Metformin showed lower risk than insulin for CVD and all-cause mortality and slightly lower risk for all-cause mortality compared with other OHA, in these 51 675 patients followed for 4 years. Patients with renal impairment showed no increased risk of CVD, all-cause mortality or acidosis/serious infection. In clinical practice, the benefits of metformin use clearly outbalance the risk of severe side effects.
评估二甲双胍在大量接受药物治疗的2型糖尿病且肾功能水平不同的患者临床实践中的有效性和安全性。
2004年7月至2010年12月的观察性研究,平均随访3.9年。
瑞典的医院门诊和初级保健机构。
51675名2型糖尿病男性和女性,登记在瑞典国家糖尿病登记处,接受口服降糖药(OHAs)或胰岛素的持续降糖治疗。
分析所有患者以及不同估计肾小球滤过率(eGFR)区间亚组中,与每种治疗方案相关的心血管疾病(CVD)、全因死亡率和酸中毒/严重感染的风险。在Cox回归中使用协方差调整和倾向评分来调整几个基线风险因素和特征。

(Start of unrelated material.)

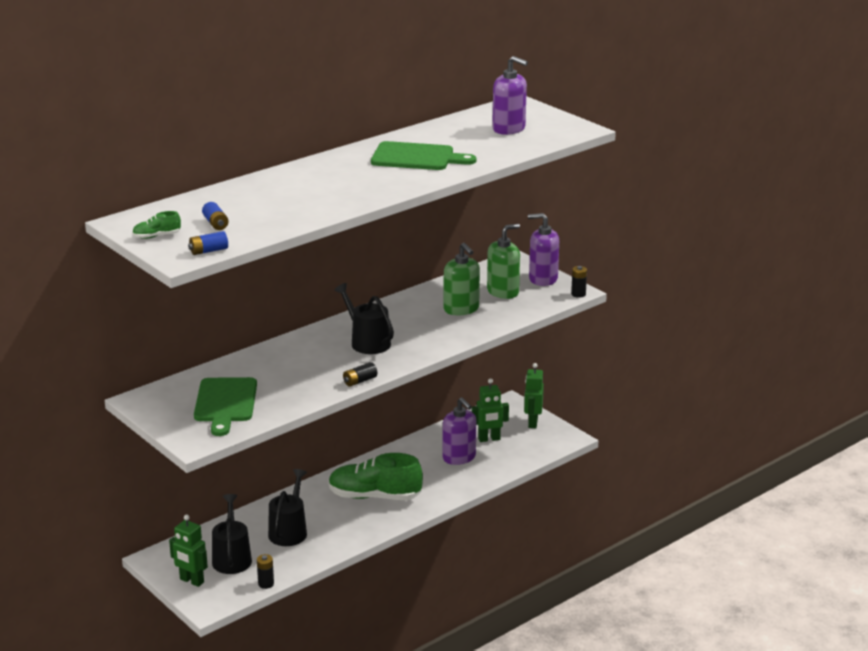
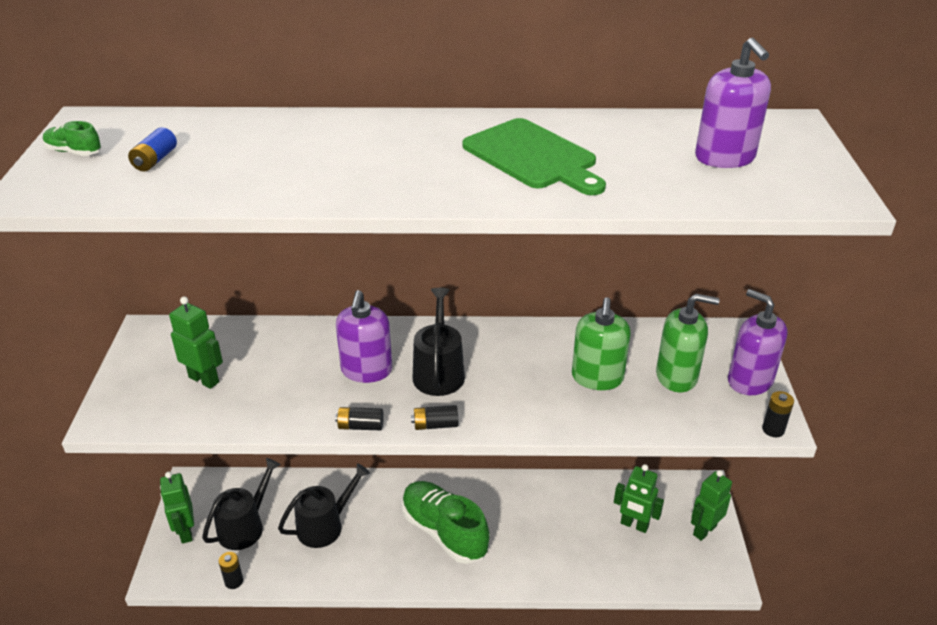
camera: 40 degrees right, 10 degrees up
(208, 251) = (73, 196): blue battery -> none
(225, 403) = (204, 379): green cutting board -> green robot
(402, 363) = (435, 425): none -> black battery
(459, 457) = (578, 531): purple soap dispenser -> purple soap dispenser (366, 370)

与二甲双胍单药治疗相比,使用所有其他OHAs联合治疗(约80%为磺脲类)的单药治疗中,致命/非致命CVD和全因死亡率的HR分别为1.02(95%CI 0.93至1.12)和1.13(1.01至1.27),而胰岛素单药治疗的HR分别为1.18(1.07至1.29)和1.34(1.19至1.50),使用倾向评分进行调整。与任何其他治疗相比,二甲双胍在eGFR为45 - 60 ml/min/1.73m²的患者中,酸中毒/严重感染风险降低(调整后HR 0.85,95%CI 0.74至0.97),全因死亡率降低(HR 0.87,95%CI 0.77至0.99),在eGFR为30 - 45 ml/min/1.73m²的患者中未发现全因死亡率、酸中毒/严重感染或CVD风险增加。
在这51675名随访4年的患者中,二甲双胍在CVD和全因死亡率方面显示出比胰岛素更低的风险,与其他OHAs相比全因死亡率风险略低。肾功能损害患者未显示出CVD、全因死亡率或酸中毒/严重感染风险增加。在临床实践中,使用二甲双胍的益处明显超过严重副作用的风险。